A cross-sectional study showed an age-related trend with a growing prevalence of AG in people aged 35–44 years compared to those older than 44 years in Sweden [36]. The morbidity age for AG patients without H. pylori infection seems to be younger than previously thought. Previous studies suggested that the growing prevalence of overweight and obese patients resulted in this unexpected trend [36, 37]. In our AG population, we did not find such an association between the severity of AG and overweight or obesity (BMI shown in Table 1, P > 0.05). These observations in our study may be due to the fact that we did not establish a control group in the general population for comparison with AG patients, as was done in the study by Song et al. [36]. However, when we divided patients into two age groups (27–44 years and 45–80 years), the frequency of the TT genotype was much higher in the younger age group than in the older age group, indicating that AG patients with TT genotype might have a younger morbidity age and a longer duration of illness. As a result, AG patients with TT genotype may suffer from more severe gastric diseases. Previous studies have confirmed that aging is an independent risk factor for AG progression to gastric cancer [38]. In general population, the prevalence of AG in persons over 40 years is double that in those under 40 years [39]. In our study, however, the frequency of the TT genotype was lower in patients over 44 years of age. This may be due to some important transition of the dominant mechanism. Further research on the difference in MTHFR C677T genotype frequency in these two AG age groups is warranted.

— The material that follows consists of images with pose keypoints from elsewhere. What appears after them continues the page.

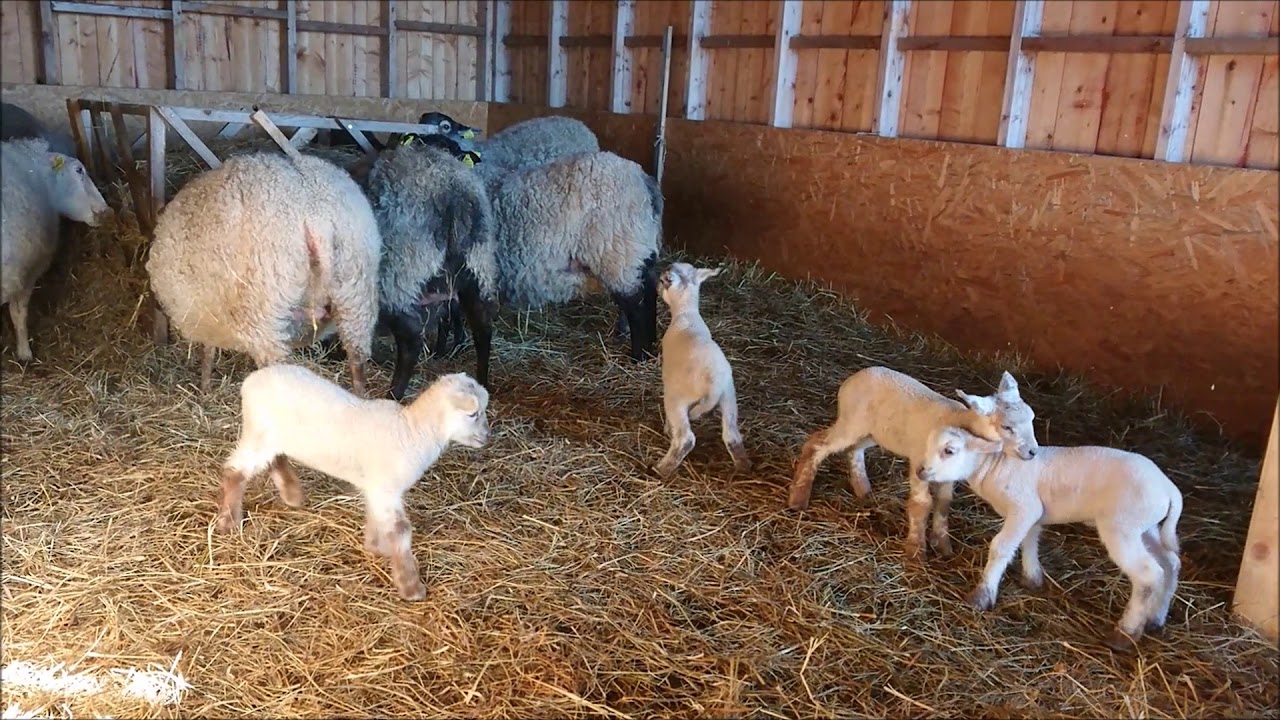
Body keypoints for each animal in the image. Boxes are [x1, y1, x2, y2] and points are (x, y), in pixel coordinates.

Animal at [217, 361, 486, 597]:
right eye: (473, 414)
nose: (488, 436)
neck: (413, 430)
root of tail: (251, 381)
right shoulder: (385, 488)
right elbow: (400, 530)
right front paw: (411, 588)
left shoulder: (378, 489)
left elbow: (376, 519)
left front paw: (376, 548)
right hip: (260, 434)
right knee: (235, 471)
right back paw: (229, 521)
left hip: (273, 437)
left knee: (275, 459)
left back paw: (291, 494)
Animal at [650, 262, 747, 476]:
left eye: (662, 280)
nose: (656, 288)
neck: (686, 314)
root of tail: (713, 384)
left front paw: (667, 429)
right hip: (729, 397)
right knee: (732, 435)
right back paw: (743, 466)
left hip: (677, 399)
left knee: (685, 438)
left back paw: (661, 469)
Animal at [788, 363, 1039, 561]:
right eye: (1007, 427)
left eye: (1032, 418)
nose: (1033, 452)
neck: (962, 422)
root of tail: (854, 378)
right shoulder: (920, 463)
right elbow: (922, 504)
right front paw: (916, 551)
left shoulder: (948, 473)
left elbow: (944, 504)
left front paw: (942, 545)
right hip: (852, 421)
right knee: (816, 444)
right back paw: (799, 496)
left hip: (874, 431)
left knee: (855, 449)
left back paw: (862, 488)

Folate deficiencies may cause uracil misincorporation during DNA synthesis, which increases cancer risk [40]. The data from our study suggest that AG patients with TT genotype have a higher rate of folate deficiency compared with those with the CC + CT genotypes (P = 0.001), which will theoretically bring a higher rate of hyperhomocysteinemia. However, in our study, this was not the case. No significant difference was observed (P = 0.819), indicating that the AG may be more of a direct cause of hyperhomocysteinemia, which is in good agreement with previous research [11]. This phenomenon suggests that the AG factor may play a more important role in the presence of hyperhomocysteinemia than the MTHFR C677Tgenotype. As a result, AG patients are suggested to receive folic acid supplementation to reduce the risk of gastric cancer.

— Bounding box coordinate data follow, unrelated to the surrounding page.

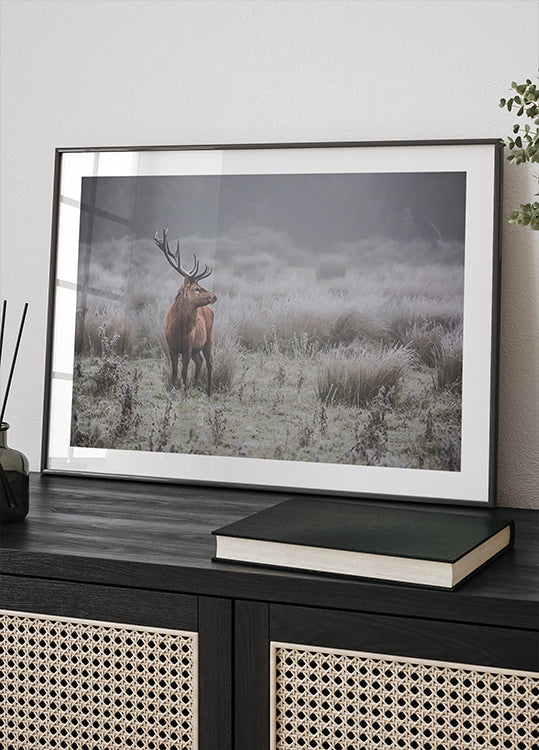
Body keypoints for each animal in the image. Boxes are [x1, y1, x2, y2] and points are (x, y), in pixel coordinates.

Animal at [154, 228, 217, 395]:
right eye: (197, 288)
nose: (214, 296)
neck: (178, 329)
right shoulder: (171, 346)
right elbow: (175, 371)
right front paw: (173, 390)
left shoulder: (188, 346)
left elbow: (183, 371)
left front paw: (183, 392)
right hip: (197, 348)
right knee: (200, 361)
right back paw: (194, 387)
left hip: (208, 338)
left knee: (209, 362)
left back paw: (209, 392)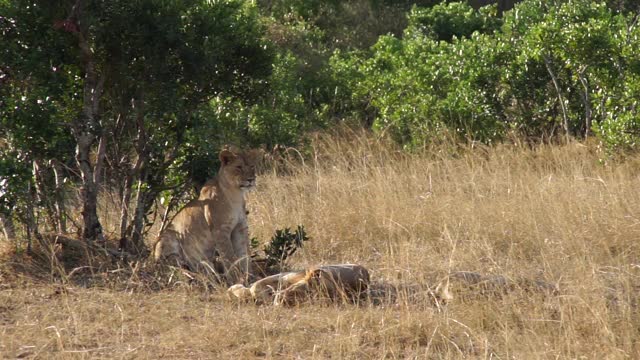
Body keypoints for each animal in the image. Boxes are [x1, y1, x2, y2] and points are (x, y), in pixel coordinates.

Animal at [154, 147, 262, 284]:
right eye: (239, 167)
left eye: (252, 166)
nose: (251, 179)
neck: (236, 194)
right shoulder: (220, 230)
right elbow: (229, 256)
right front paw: (236, 279)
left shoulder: (240, 228)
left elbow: (245, 254)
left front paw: (251, 277)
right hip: (167, 240)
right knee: (175, 269)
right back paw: (197, 276)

Although not statistically significant, patients with TT genotype in our study showed a trend towards a higher frequency of more severe lesions according to the Kimura-Takemoto endoscopic classification. In addition, some studies have reported that the severity of gastric atrophy assessed by the Kimura-Takemoto endoscopic classification is correlated with OLGA and OLGIM stages [21, 41]. In our study, however, the correlation was weak with a kappa value of 0.29.

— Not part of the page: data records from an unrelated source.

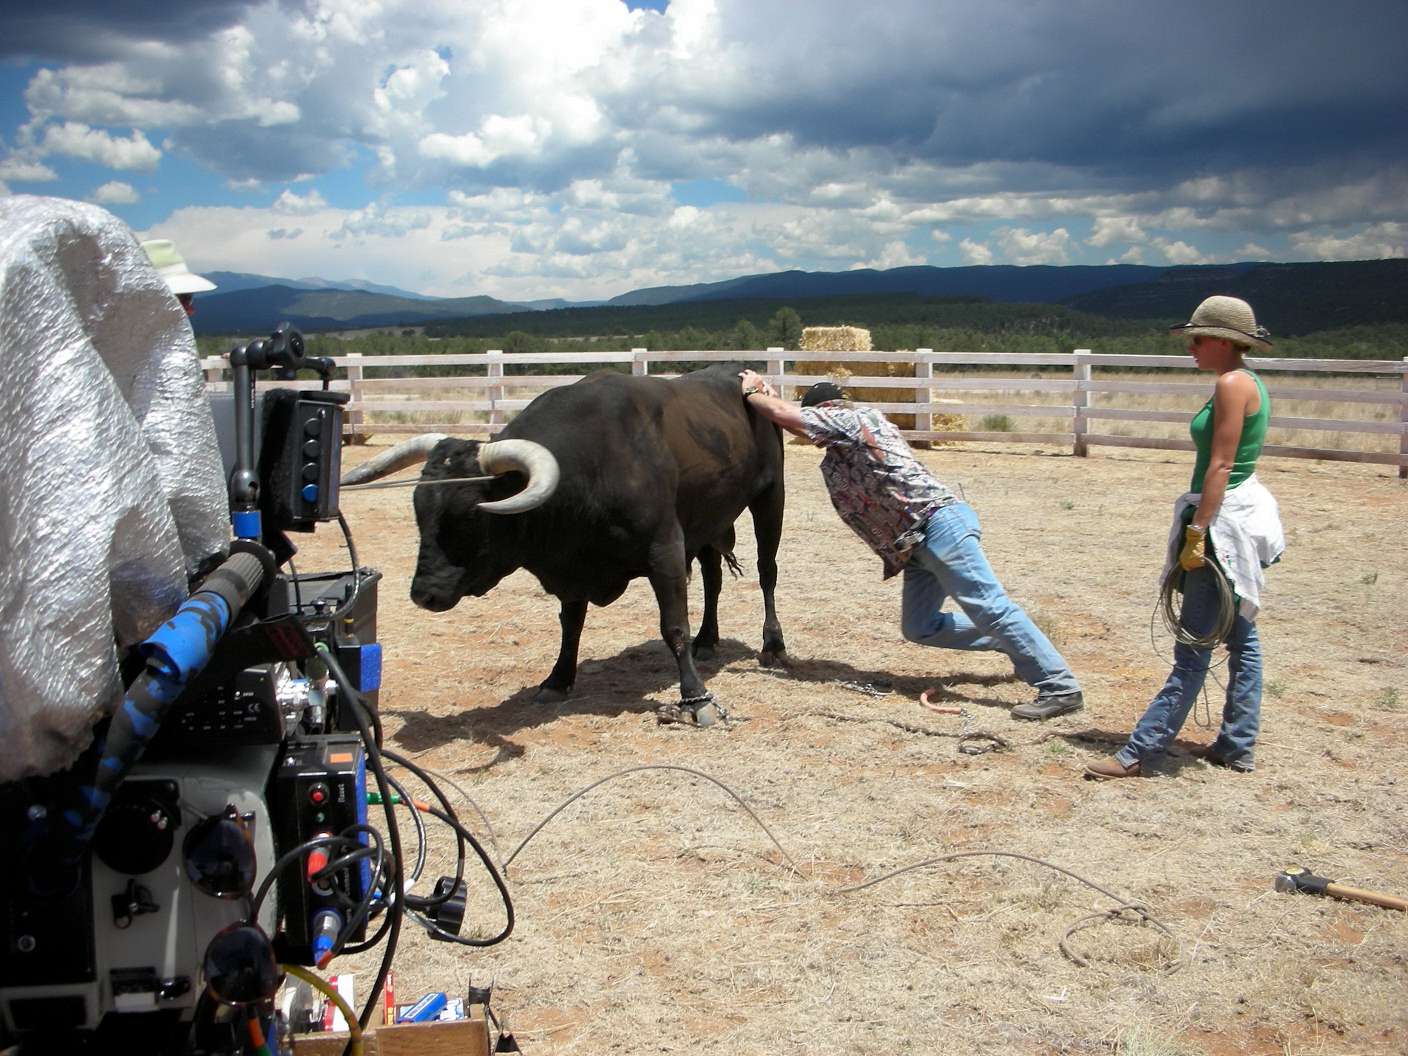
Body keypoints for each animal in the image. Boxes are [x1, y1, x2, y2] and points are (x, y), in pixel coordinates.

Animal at [336, 366, 788, 726]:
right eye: (420, 510)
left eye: (469, 517)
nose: (423, 594)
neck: (594, 461)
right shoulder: (572, 563)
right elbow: (571, 625)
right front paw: (558, 678)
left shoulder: (666, 551)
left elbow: (674, 626)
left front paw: (695, 697)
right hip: (711, 518)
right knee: (713, 577)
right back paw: (708, 639)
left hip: (769, 499)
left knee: (767, 572)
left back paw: (772, 643)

To our knowledge, our study provides the first observation of an association between the MTHFR C677T polymorphism and gastric precancerous lesions in patients without H. pylori infection. We suggest that the TT genotype is associated with more severe lesions in H. pylori -negative patients. The biopsy of the incisura in AG patients with TT genotype will be useful for further screening of gastric cancer risk, especially for patients younger than 44 years. AG itself may be a contributing factor towards hyperhomocysteinemia. In addition, patients should be cautious about the potential risk of cardiovascular diseases in view of the association between hyperhomocysteinemia and vascular injury [42].

Conclusions

Based on our findings, the effects of the MTHFR C677T polymorphism on gastric precancerous lesions have been systematically examined. We propose that MTHFR C677T genotyping could be useful in identifying Helicobacter pylori-negative patients at increased risk for moderate-to-severe atrophy or IM. Such screening may be valuable clinically in assessing the risk and prognosis of gastric precancerous lesions. In addition, AG patients should receive appropriate folic acid supplementation to prevent hyperhomocysteinemia. Further standardized research including well-designed and strictly implemented trials are required to confirm that the MTHFR C677T genetic polymorphism is an independent predictor of the severity of AG.